#### Problem:
Below are entries with pictures in them. Output exactly the lines starting at the line with "theological context are" and ending at the line with "Intra-oral cameras so you can see what we see", both included, but not the pictures.

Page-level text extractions
◆ ◆ ◆ ◆

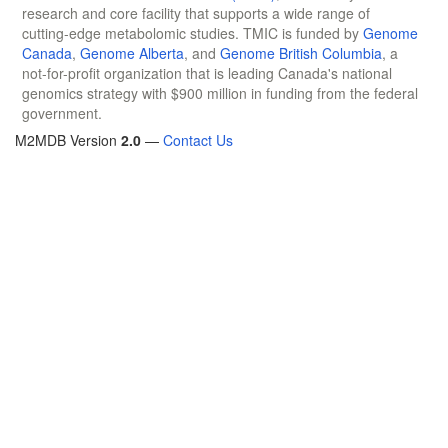
research and core facility that supports a wide range of
cutting-edge metabolomic studies. TMIC is funded by
Genome
Canada
,
Genome Alberta
, and
Genome British Columbia
, a
not-for-profit organization that is leading Canada's national
genomics strategy with $900 million in funding from the federal
government.
M2MDB Version
2.0
—
Contact Us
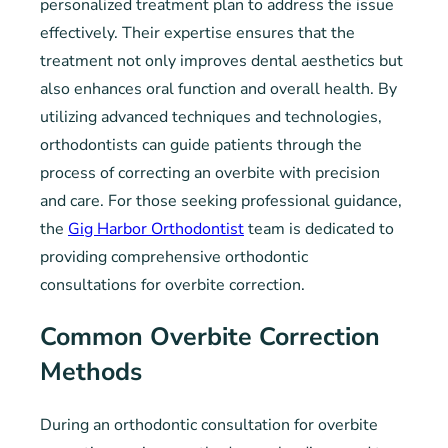
personalized treatment plan to address the issue
effectively. Their expertise ensures that the
treatment not only improves dental aesthetics but
also enhances oral function and overall health. By
utilizing advanced techniques and technologies,
orthodontists can guide patients through the
process of correcting an overbite with precision
and care. For those seeking professional guidance,
the
Gig Harbor Orthodontist
team is dedicated to
providing comprehensive orthodontic
consultations for overbite correction.
Common Overbite Correction
Methods
During an orthodontic consultation for overbite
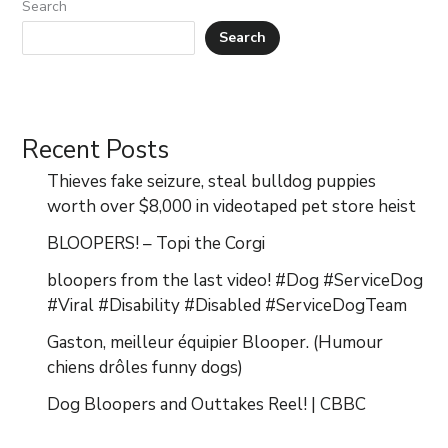
Search
Search
Recent Posts
Thieves fake seizure, steal bulldog puppies
worth over $8,000 in videotaped pet store heist
BLOOPERS! – Topi the Corgi
bloopers from the last video! #Dog #ServiceDog
#Viral #Disability #Disabled #ServiceDogTeam
Gaston, meilleur équipier Blooper. (Humour
chiens drôles funny dogs)
Dog Bloopers and Outtakes Reel! | CBBC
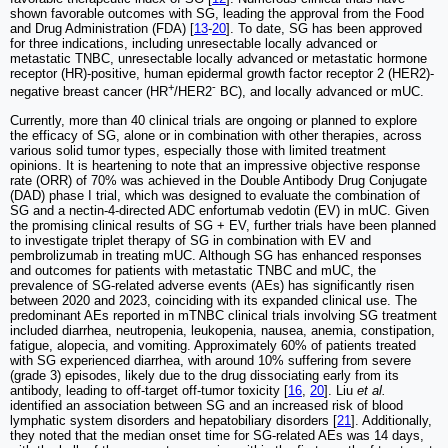
shown favorable outcomes with SG, leading the approval from the Food
and Drug Administration (FDA) [
13
-
20
]. To date, SG has been approved
for three indications, including unresectable locally advanced or
metastatic TNBC, unresectable locally advanced or metastatic hormone
receptor (HR)-positive, human epidermal growth factor receptor 2 (HER2)-
+
-
negative breast cancer (HR
/HER2
BC), and locally advanced or mUC.
Currently, more than 40 clinical trials are ongoing or planned to explore
the efficacy of SG, alone or in combination with other therapies, across
various solid tumor types, especially those with limited treatment
opinions. It is heartening to note that an impressive objective response
rate (ORR) of 70% was achieved in the Double Antibody Drug Conjugate
(DAD) phase I trial, which was designed to evaluate the combination of
SG and a nectin-4-directed ADC enfortumab vedotin (EV) in mUC. Given
the promising clinical results of SG + EV, further trials have been planned
to investigate triplet therapy of SG in combination with EV and
pembrolizumab in treating mUC. Although SG has enhanced responses
and outcomes for patients with metastatic TNBC and mUC, the
prevalence of SG-related adverse events (AEs) has significantly risen
between 2020 and 2023, coinciding with its expanded clinical use. The
predominant AEs reported in mTNBC clinical trials involving SG treatment
included diarrhea, neutropenia, leukopenia, nausea, anemia, constipation,
fatigue, alopecia, and vomiting. Approximately 60% of patients treated
with SG experienced diarrhea, with around 10% suffering from severe
(grade 3) episodes, likely due to the drug dissociating early from its
antibody, leading to off-target off-tumor toxicity [
16
,
20
]. Liu
et al.
identified an association between SG and an increased risk of blood
lymphatic system disorders and hepatobiliary disorders [
21
]. Additionally,
they noted that the median onset time for SG-related AEs was 14 days,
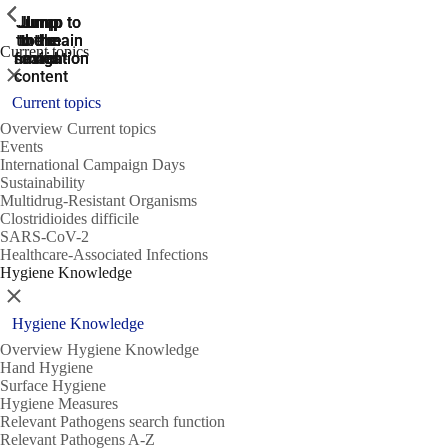
ShowPrevious
ShowPrevious
ShowPrevious
Jump
Jump
Jump
Jump to
Jump to
to the
to the
the main
the main
to the
Current topics
search
navigation
navigation
footer
main
Close
content
Current topics
Overview Current topics
Events
International Campaign Days
Sustainability
Multidrug-Resistant Organisms
Clostridioides difficile
SARS-CoV-2
Healthcare-Associated Infections
Hygiene Knowledge
Close
Hygiene Knowledge
Overview Hygiene Knowledge
Hand Hygiene
Surface Hygiene
Hygiene Measures
Relevant Pathogens search function
Relevant Pathogens A-Z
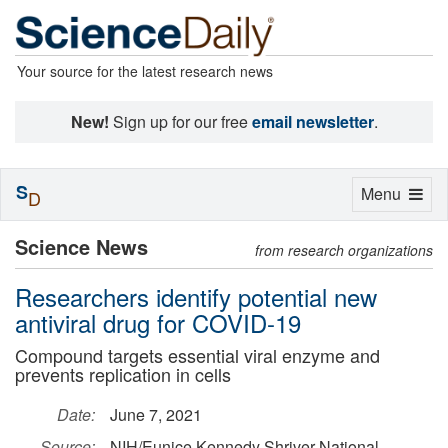
Your source for the latest research news
New!
Sign up for our free
email newsletter
.
S
Toggle
Menu
D
navigation
Science News
from research organizations
Researchers identify potential new
antiviral drug for COVID-19
Compound targets essential viral enzyme and
prevents replication in cells
Date:
June 7, 2021
Source:
NIH/Eunice Kennedy Shriver National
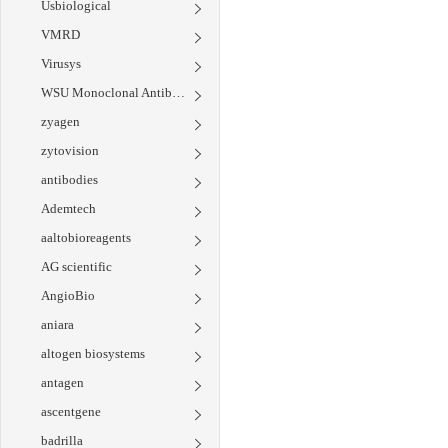
Usbiological
VMRD
Virusys
WSU Monoclonal Antibody Center
zyagen
zytovision
antibodies
Ademtech
aaltobioreagents
AG scientific
AngioBio
aniara
altogen biosystems
antagen
ascentgene
badrilla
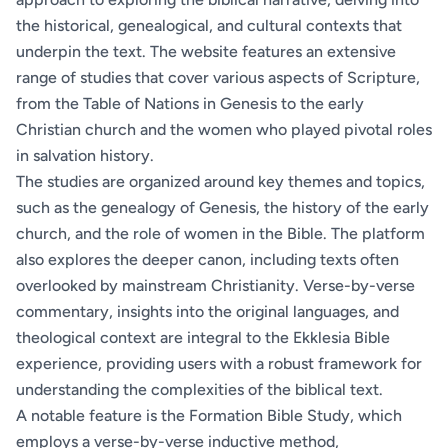
the historical, genealogical, and cultural contexts that
underpin the text. The website features an extensive
range of studies that cover various aspects of Scripture,
from the Table of Nations in Genesis to the early
Christian church and the women who played pivotal roles
in salvation history.
The studies are organized around key themes and topics,
such as the genealogy of Genesis, the history of the early
church, and the role of women in the Bible. The platform
also explores the deeper canon, including texts often
overlooked by mainstream Christianity. Verse-by-verse
commentary, insights into the original languages, and
theological context are integral to the Ekklesia Bible
experience, providing users with a robust framework for
understanding the complexities of the biblical text.
A notable feature is the Formation Bible Study, which
employs a verse-by-verse inductive method,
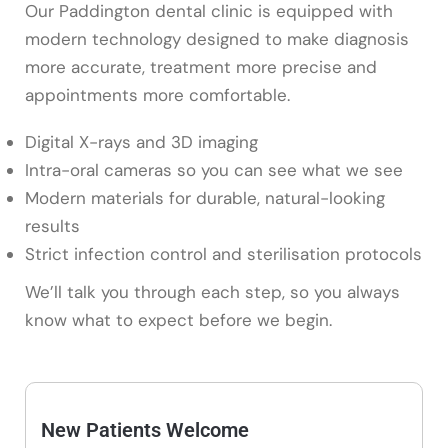
Our Paddington dental clinic is equipped with
modern technology designed to make diagnosis
more accurate, treatment more precise and
appointments more comfortable.
Digital X-rays and 3D imaging
Intra-oral cameras so you can see what we see
Modern materials for durable, natural-looking
results
Strict infection control and sterilisation protocols
We’ll talk you through each step, so you always
know what to expect before we begin.
New Patients Welcome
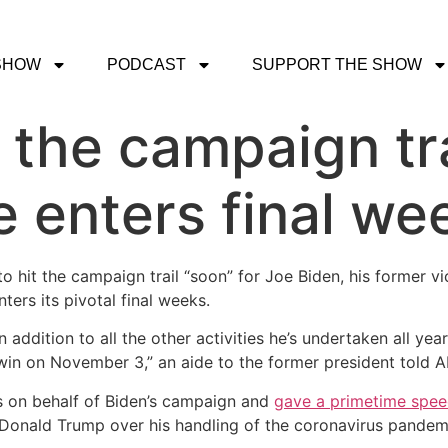
SHOW
PODCAST
SUPPORT THE SHOW
 the campaign tra
e enters final we
 hit the campaign trail “soon” for Joe Biden, his former v
ers its pivotal final weeks.
n addition to all the other activities he’s undertaken all yea
 win on November 3,” an aide to the former president told
s on behalf of Biden’s campaign and
gave a primetime spe
Donald Trump over his handling of the coronavirus pandemi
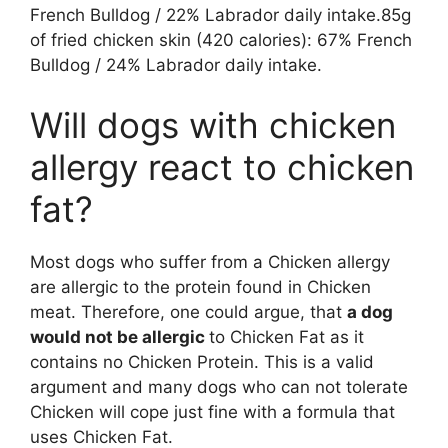
French Bulldog / 22% Labrador daily intake.85g
of fried chicken skin (420 calories): 67% French
Bulldog / 24% Labrador daily intake.
Will dogs with chicken
allergy react to chicken
fat?
Most dogs who suffer from a Chicken allergy
are allergic to the protein found in Chicken
meat. Therefore, one could argue, that
a dog
would not be allergic
to Chicken Fat as it
contains no Chicken Protein. This is a valid
argument and many dogs who can not tolerate
Chicken will cope just fine with a formula that
uses Chicken Fat.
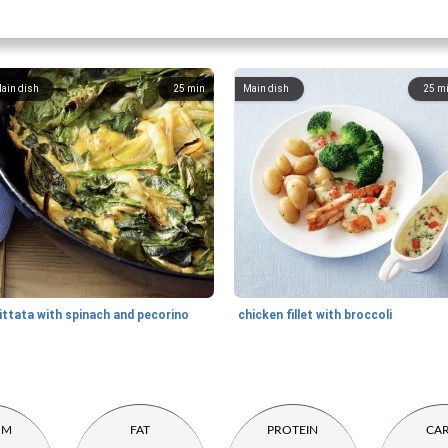
ain dish
25
min
Main dish
25
m
ittata with spinach and pecorino
chicken fillet with broccoli
UM
FAT
PROTEIN
CA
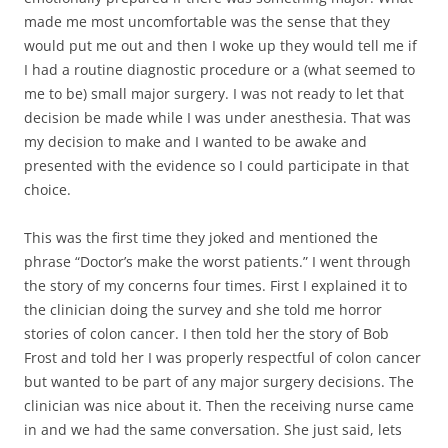
made me most uncomfortable was the sense that they
would put me out and then I woke up they would tell me if
I had a routine diagnostic procedure or a (what seemed to
me to be) small major surgery. I was not ready to let that
decision be made while I was under anesthesia. That was
my decision to make and I wanted to be awake and
presented with the evidence so I could participate in that
choice.
This was the first time they joked and mentioned the
phrase “Doctor’s make the worst patients.” I went through
the story of my concerns four times. First I explained it to
the clinician doing the survey and she told me horror
stories of colon cancer. I then told her the story of Bob
Frost and told her I was properly respectful of colon cancer
but wanted to be part of any major surgery decisions. The
clinician was nice about it. Then the receiving nurse came
in and we had the same conversation. She just said, lets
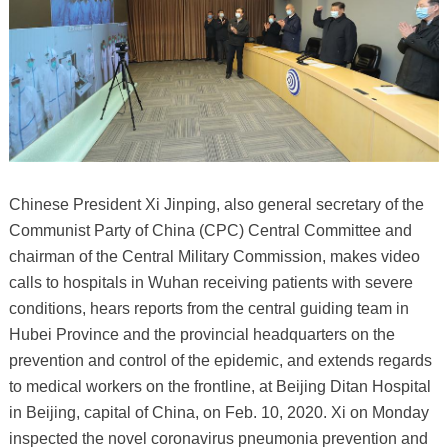
Chinese President Xi Jinping, also general secretary of the
Communist Party of China (CPC) Central Committee and
chairman of the Central Military Commission, makes video
calls to hospitals in Wuhan receiving patients with severe
conditions, hears reports from the central guiding team in
Hubei Province and the provincial headquarters on the
prevention and control of the epidemic, and extends regards
to medical workers on the frontline, at Beijing Ditan Hospital
in Beijing, capital of China, on Feb. 10, 2020. Xi on Monday
inspected the novel coronavirus pneumonia prevention and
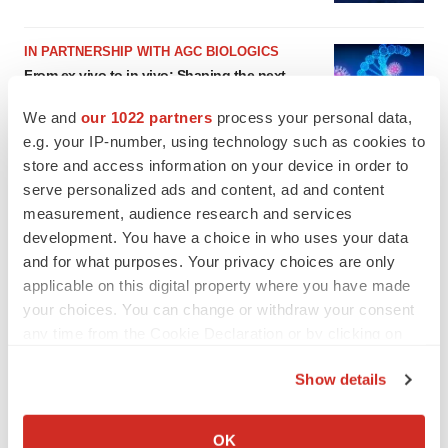
IN PARTNERSHIP WITH AGC BIOLOGICS
From ex vivo to in vivo: Shaping the next
generation of viral vector manufacturing
Jennifer C. Smith-Parker
We and
our 1022 partners
process your personal data,
e.g. your IP-number, using technology such as cookies to
store and access information on your device in order to
serve personalized ads and content, ad and content
measurement, audience research and services
development. You have a choice in who uses your data
and for what purposes. Your privacy choices are only
applicable on this digital property where you have made
your choices. You can change or withdraw your consent
any time from the Cookie Declaration or by clicking on
the Privacy trigger icon.
Show details
If you allow, we would also like to:
Collect information about your geographical location
OK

◆ ◆ ◆ ◆

#### Output for this exercise:
theological context are integral to the Ekklesia Bible
experience, providing users with a robust framework for
understanding the complexities of the biblical text.
A notable feature is the Formation Bible Study, which
employs a verse-by-verse inductive method,
Our Paddington dental clinic is equipped with
modern technology designed to make diagnosis
more accurate, treatment more precise and
appointments more comfortable.
Digital X-rays and 3D imaging
Intra-oral cameras so you can see what we see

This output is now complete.